Wikileaks own leak ushers in the era of radical transparency

As the story emerges about how Wikileaks’ US diplomatic cables came to be available in an unredacted, unencrypted form this week, potentially harming the safety of many informants and other vulnerable people, one obvious lesson is again in evidence:

People are the weakest link in any encryption system.

The potential for human error is constant and unswerving, and so the odds were always that eventually, somehow, somebody would screw up — even somebody as security obsessed as Julian Assange was not exempt. It’s a common cliché to posit that “information wants to be free”; perhaps it is more accurate to say that for information, being encrypted is an unstable state — either the password is soon forgotten or taken to the grave and the information disappears from the universe, or else some blunder eventually allows it to escape to the world at large. For information, in the long run, it’s more “Live free or die”; there is no stable intermediate state. Conspiracies are short-lived at best because humans are fallible; those Knights Templar successfully defending the Holy Grail across the millennia exist only in bad fantasy fiction.

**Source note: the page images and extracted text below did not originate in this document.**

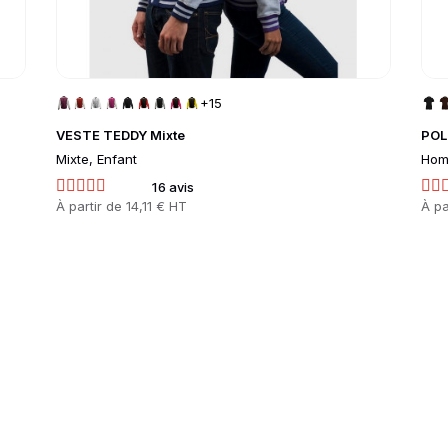
+15
VESTE TEDDY Mixte
POL
Mixte, Enfant
Hom
16 avis
Prix
À partir de
14,11 € HT
Prix
À pa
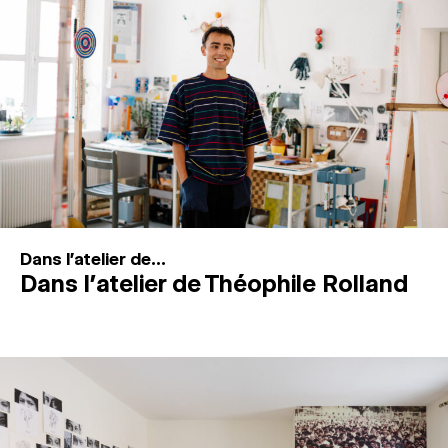
MAGAZINE
ESPACES DE PRATIQUE ARTISTIQUE
↓
Recherche
Connexion
↓
Dans l'atelier de...
Dans l’atelier de Théophile Rolland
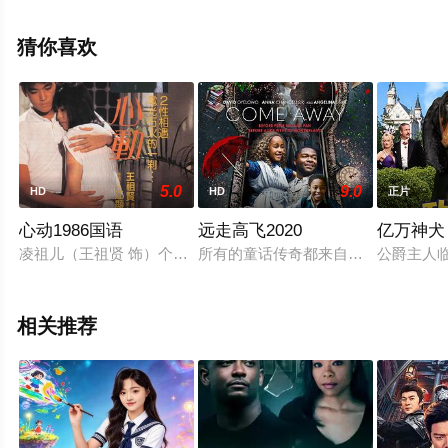
森,Bobby,August,Jr.,Lee,Braithwaite,塞德里克·卡布雷
拉,Phillip,Caires,奈萨·多等演员精彩演绎的其它电影，手机
猜你喜欢
免费观看高清无删减完整版电影大全就上星空影视，更多
相关信息可移步至豆瓣电影、电视猫或剧情网等平台了
解。
5.0
9.0
HD
HD
正片
心动1986国语
远走高飞2020
亿万神犬
凌祖儿（王祖贤 饰）个性温柔可人，善良而又开朗，是广告公司
所有的童话传奇都来自梦想。讲述Ro
公爵主人
相关推荐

The 500MB BitTorrent file that contains all the cables unzips to around 60GB of HTML files — my computer’s been at it for over 8 hours and counting. I can’t not rifle through this trove now that it is in the wild, of course. Previously, I was frustrated that I couldn’t just do text searches on all the content for my own ad hoc investigative reporting, although I understood and approved of the reason why. Now that this information is in the open, we can’t just let those with nefarious motives read them — we all need to read up, so that there is some hope for a silver lining. (If I find anything relevant to Dliberation’s remit, I’ll blog it of course.)

It looks like we will after all have to adjust to living in a global society where radical transparency is an expected outcome, whether from customer database leaks or whistleblower actions. For a while, as The Guardian and others released redacted versions of the cables, we thought Pandora’s box could be opened just a sliver. We were wrong.